◆ **Reading text**
David Lodge and Graham Stark were Peter’s best men for the brief
ceremony. There were only a handful of guests, but fifteen hundred fans
reportedly cramped themselves around the front of the building as an icy
wind blew snow in their faces. The newspapers were ecstatic: “They outdid
the Beatles fans in their shrieks. . . . Babies were abandoned in their prams
on the lawns!”

It was an unusual day for Michael and Sarah Sellers. “I was at boarding
school,” says Michael. “I was told to get my stuff together because I was
going out for the day. But nobody told me [for] what. The driver picked
me up and said it was because Father was getting married.” Sarah adds,
“We didn’t actually get to go to the wedding ceremony, which I remember
I would have liked to have done.”

At least they made it to the reception at Brookfield.

• • •

 

 

Peter insisted that Maurice Woodruff had predicted the whole thing. Someone with the initials B.E. would have a great influence in his life, Peter
repeated. He had told Elke Sommer the news during the production of
A Shot in the Dark
. That B.E. also stood for Blake Edwards was of no concern. . . . Peter had no idea that his psychic was in collusion with his agent.

Peter was smitten as only Peter could be, and Britt gave him very good
reason to be so. Charming, young, fresh, and willing, she also happened to
be mind-bogglingly beautiful. “Darling,” he said to her at one point early
on, “you’re so unspoiled, so pristine, and so very
dishy
.” Bert Mortimer,
who saw Peter in his blackest moments, later said that he “had never seen
him so happy. . . . It made life a lot easier for everybody around him.”
Peter’s mother, on the other hand, wasn’t impressed. Peg showed up at her
son’s wedding this time, but behind Britt’s back she tended to call Peter’s
sweet young bride “the bleeding Nazi.”

Four days after the wedding Peter flew to Los Angeles and checked into
the Beverly Hills Hotel and Bungalows. He was there to film
Kiss Me,
Stupid
, Billy Wilder’s feel-bad comedy about a nebbish Nevada husband
and the fantastic jealousy he sports over his pretty blond wife. Sinatra was
out, Dean Martin was in. Monroe was out, Kim Novak in. Shirley
MacLaine was out, Felicia Farr (who was married to Jack Lemmon) was in.

Britt stayed in London to begin filming
Guns at Batasi
with Richard
Attenborough and John Leyton. David Lodge and Graham Stark both had
roles in the film, so naturally Peter asked them to spy on Britt and report
back to him any suspicious behavior.

Capucine threw a party for him on February 25. Blake Edwards was
there; so were Jack Lemmon and Felicia Farr, Billy and Audrey Wilder, the
director William Wyler, and Swifty Lazar.

Peter taped
The Steve Allen Show
on March 20 and brought the house
down. “It was a very interesting period in my life,” Peter said in response
to Allen’s question about
The Goon Show
. “I worked with a very brilliant
colleague called Spike Milligan, who wrote the show. Who unfortunately
is in a mental home at the moment. [Laughter.] No. He gets a bit under
the weather. [Laughter.] But anyway. . . .”

◆ **Problem statement**
Copy the passage about Peter and Britt from "Britt stayed in" up to and including "any suspicious behavior.", changing "suspicious behavior" to "questionable conduct".

◆ **Information supplied**
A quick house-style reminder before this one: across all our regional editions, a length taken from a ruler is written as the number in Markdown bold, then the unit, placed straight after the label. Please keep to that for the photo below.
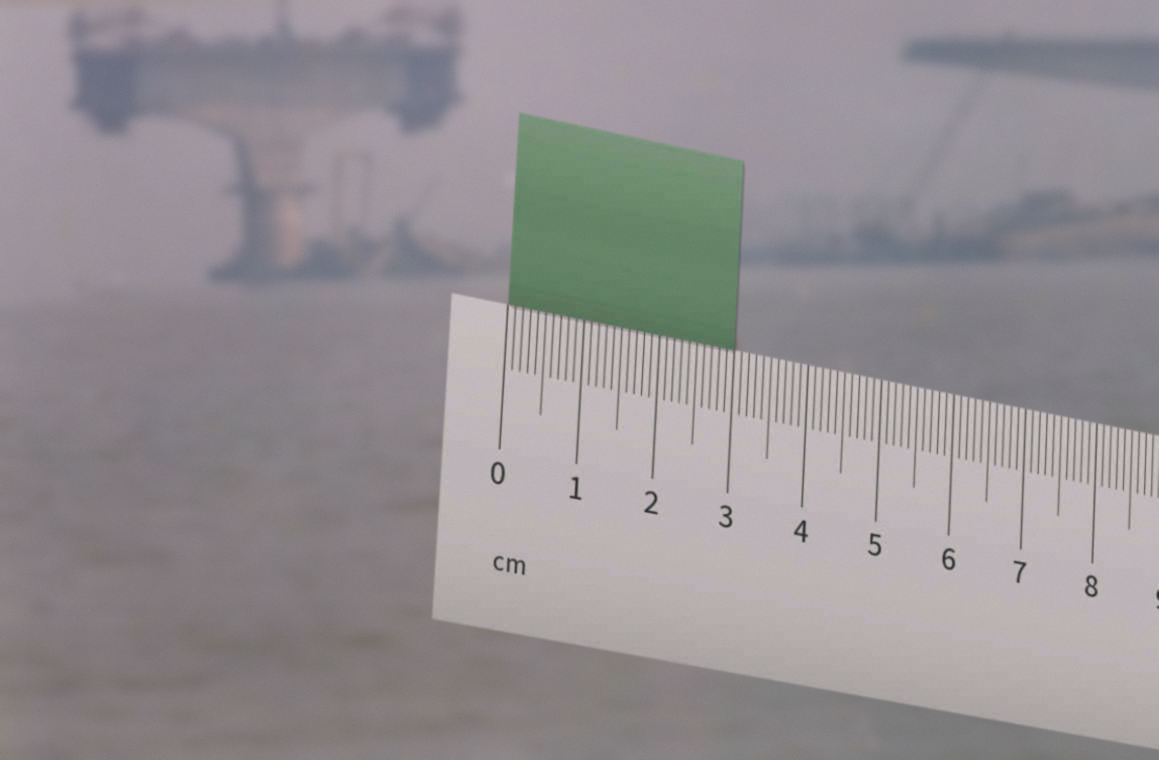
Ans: **3** cm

◆ **Answer section**
Britt stayed in London to begin filming
Guns at Batasi
with Richard
Attenborough and John Leyton. David Lodge and Graham Stark both had
roles in the film, so naturally Peter asked them to spy on Britt and report
back to him any questionable conduct.